Accordingly, based on all of the above, we sustain respondent's determinations of deficiencies in petitioner's taxes based upon the disallowances of deductions claimed in excess of amounts attributable to petitioner's business expenses.
II. Casualty Loss
Petitioner argues that any such deficiencies would be offset at least in part by an unclaimed casualty loss, under section 165, 11 for the 1974 taxable year upon its abandonment of litigation to recover property located at the Garberville River Ranch. As stated above with respect to the depreciation deductions claimed, petitioner has failed to establish the cost or other bases of that property allegedly "lost" at the Ranch in order to establish the amount of any such loss. Moreover, given that petitioner continued to claim depreciation deductions with respect to such "lost items" in 1975, we conclude that petitioner did not believe that such items were in fact lost, or that petitioner had abandoned this litigation. See, for example, sec. 1.165-1(d)(2)(i), Income Tax Regs. Accordingly, we conclude that petitioner has failed to establish that it should have been entitled to claim any such casualty loss.
III. Additions to Tax
In the notice of deficiency, respondent also determined that petitioner is liable for additions to tax under section 6651(a)(1)12 and section 6653(a)13 for each of the years in issue. Petitioner bears the burden of proving that such additions to tax have been imposed improperly. Rule 142(a); Welch v. Helvering,290 U.S. 111, 115 (1933); Leahy v. Commissioner,87 T.C. 56, 73 (1986); Tomburello v. Commissioner,86 T.C. 540, 547 (1986), on appeal (9th Cir. Nov. 10, 1986).

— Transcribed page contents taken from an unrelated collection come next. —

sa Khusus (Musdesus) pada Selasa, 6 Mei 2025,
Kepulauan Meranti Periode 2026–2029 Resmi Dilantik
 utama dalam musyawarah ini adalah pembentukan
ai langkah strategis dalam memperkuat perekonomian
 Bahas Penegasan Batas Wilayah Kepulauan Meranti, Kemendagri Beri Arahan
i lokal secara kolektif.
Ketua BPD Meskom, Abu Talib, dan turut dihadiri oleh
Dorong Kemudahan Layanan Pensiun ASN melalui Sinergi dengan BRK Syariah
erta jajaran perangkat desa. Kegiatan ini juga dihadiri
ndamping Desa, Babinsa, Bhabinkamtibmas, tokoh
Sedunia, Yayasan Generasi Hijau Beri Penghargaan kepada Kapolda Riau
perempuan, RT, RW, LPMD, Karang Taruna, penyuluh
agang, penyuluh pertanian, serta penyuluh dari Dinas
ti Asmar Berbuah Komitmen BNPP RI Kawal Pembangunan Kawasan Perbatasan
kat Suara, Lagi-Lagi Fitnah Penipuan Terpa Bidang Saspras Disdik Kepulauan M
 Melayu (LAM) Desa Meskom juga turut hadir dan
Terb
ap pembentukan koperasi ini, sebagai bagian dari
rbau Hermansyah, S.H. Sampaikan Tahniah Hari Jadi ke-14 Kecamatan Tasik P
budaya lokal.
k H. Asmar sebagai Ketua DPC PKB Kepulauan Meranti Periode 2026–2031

Section 6651(a)(1) provides for an addition to tax for failure to file timely returns, unless such failure is due to reasonable cause and not due to willful neglect. Petitioner filed its Federal income tax returns for all of the years in issue, 1972 through 1975, in May 1978 and has not addressed the issue of its late filings. Clearly, petitioner has failed to prove that the imposition of such addition would be improper here.
Section 6653(a) provides for an addition to tax where any part of any "underpayment" is due to negligence or intentional disregard of rules and regulations. The record establishes that petitioner has failed to maintain adequate records sufficient to substantiate its purported business expenses, as required under section 6001, and has attempted to deduct expenditures properly attributable to other parties, including litigation expenses incurred by its clients as well as personal and living expenses of its employees. Therefore, we reject petitioner's argument that "[n]o tax liability is shown and therefore, no interest or penalties are assessable."
Accordingly, we have no hesitancy in sustaining respondent's determinations of additions to tax under sections 6651(a)(1) and 6653(a).
Decision will be entered for the respondent.